### PROMPT 1:
Could you rewrite the entries below with "transcription" replaced by "exact wording", leaving everything else unchanged and omitting the pictures?

### EXCERPTED PASSAGE:
Galicia no longer exists. It disappeared from the map of Europe in 1918 together with the Austrian-Hungarian Empire, whose province it had been. Yet, it still lives as a imagined space in the collective imagination and memory. The Krakow exhibition seeks to answer the question about the source and contemporary condition of the myth, trying to find out why literature, visual arts, and film still refer to it, while Galicia itself is used as an attractive brand.
The exhibition confronts mythical images with historical facts and with the perspective of nations entangled in the history of Galicia. This confrontation reveals the partly shared and partly diverse meanings of Galicia for Poles, Ukrainians, Austrians, and Jews, suggesting how the myth of Galicia functions in collective imagination, culture, social and political life. The exhibition presents Galicia as a land of paradoxes. On the one hand, it was a space of development of national identities and cultures, on the other, the ethnic differences between the groups locked within artificially created borders led to numerous tensions. With the development of the railway network and the discovery of oil reservoirs, Galicia, the poorest and the most backward province of the monarchy, suddenly experienced civilizational leap and became the place where many fortunes were made.
“The Myth of Galicia” includes almost 600 exhibits – art works, archive materials, and artefacts – which have not been previously displayed in the context of the research on Galicia and its cultural heritage. It showcases works by e.g. Jacek Malczewski, Maurycy Gottlieb, and Włodzimierz Tetmajer, while the pieces by contemporary Polish artists, such as Tadeusz Kantor and Mirosław Bałka, will be shown next to the works of their Ukrainian colleagues: Yurko Koch and Vlodko Kostyrko. The display is complemented by historic documents, a unique collection of antique maps, and objects of everyday use.
The exhibition is divided into fours sections.

### EXTRACTED RECORDS:

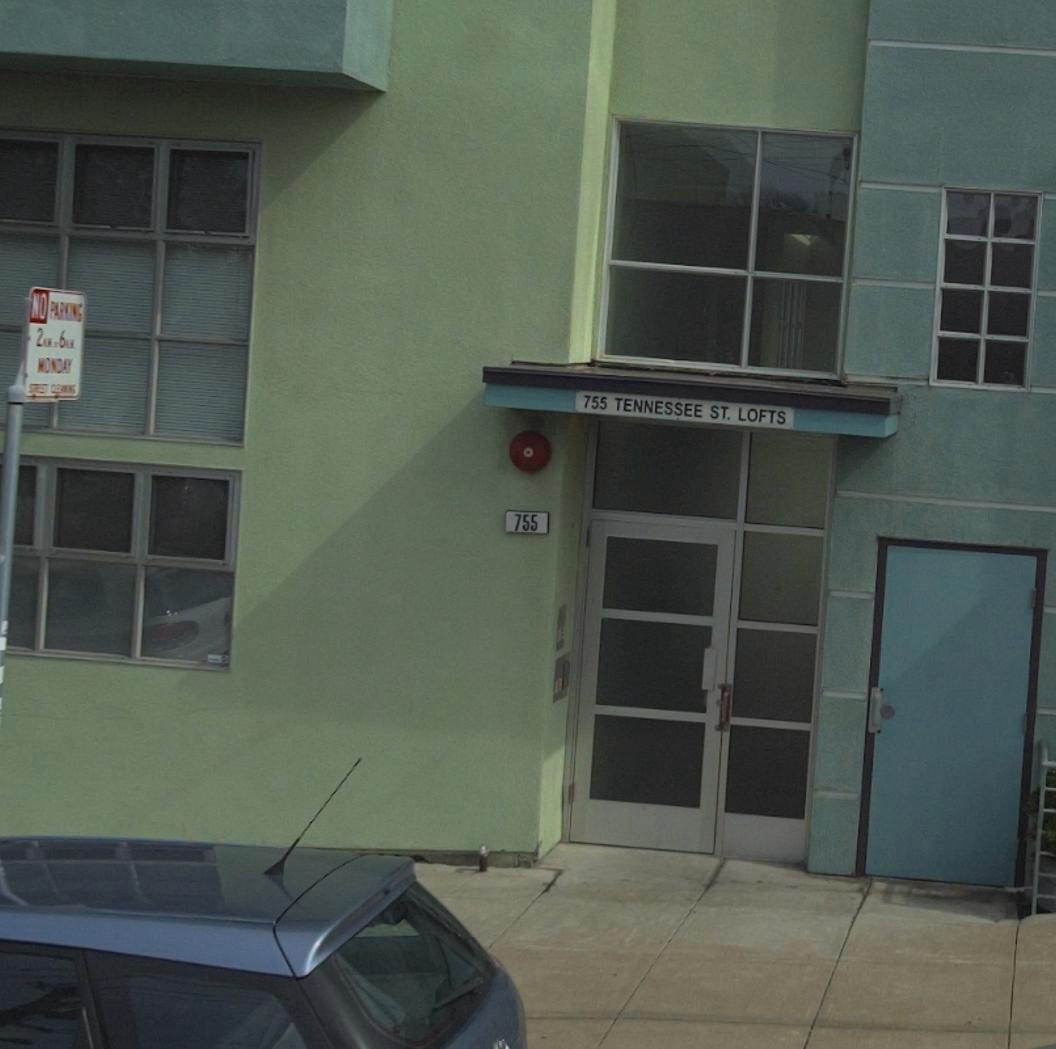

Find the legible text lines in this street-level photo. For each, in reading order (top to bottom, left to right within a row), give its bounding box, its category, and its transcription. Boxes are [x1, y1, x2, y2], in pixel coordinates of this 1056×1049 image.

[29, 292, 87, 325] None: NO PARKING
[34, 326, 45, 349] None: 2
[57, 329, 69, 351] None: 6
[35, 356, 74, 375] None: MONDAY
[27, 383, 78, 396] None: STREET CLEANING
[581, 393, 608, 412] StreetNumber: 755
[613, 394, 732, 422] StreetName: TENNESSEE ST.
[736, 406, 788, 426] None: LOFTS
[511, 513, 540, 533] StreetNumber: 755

### PROMPT 2:
Can you print the passage about the Galicia exhibition between "The exhibition confronts" and "fortunes were made.", inclusive?

### EXERCISE ANSWER 1:
Find the legible text lines in this street-level photo. For each, in reading order (top to bottom, left to right within a row), give its bounding box, its category, and its exact wording. Boxes are [x1, y1, x2, y2], in pixel coordinates of this 1056×1049 image.

[29, 292, 87, 325] None: NO PARKING
[34, 326, 45, 349] None: 2
[57, 329, 69, 351] None: 6
[35, 356, 74, 375] None: MONDAY
[27, 383, 78, 396] None: STREET CLEANING
[581, 393, 608, 412] StreetNumber: 755
[613, 394, 732, 422] StreetName: TENNESSEE ST.
[736, 406, 788, 426] None: LOFTS
[511, 513, 540, 533] StreetNumber: 755

### EXERCISE ANSWER 2:
The exhibition confronts mythical images with historical facts and with the perspective of nations entangled in the history of Galicia. This confrontation reveals the partly shared and partly diverse meanings of Galicia for Poles, Ukrainians, Austrians, and Jews, suggesting how the myth of Galicia functions in collective imagination, culture, social and political life. The exhibition presents Galicia as a land of paradoxes. On the one hand, it was a space of development of national identities and cultures, on the other, the ethnic differences between the groups locked within artificially created borders led to numerous tensions. With the development of the railway network and the discovery of oil reservoirs, Galicia, the poorest and the most backward province of the monarchy, suddenly experienced civilizational leap and became the place where many fortunes were made.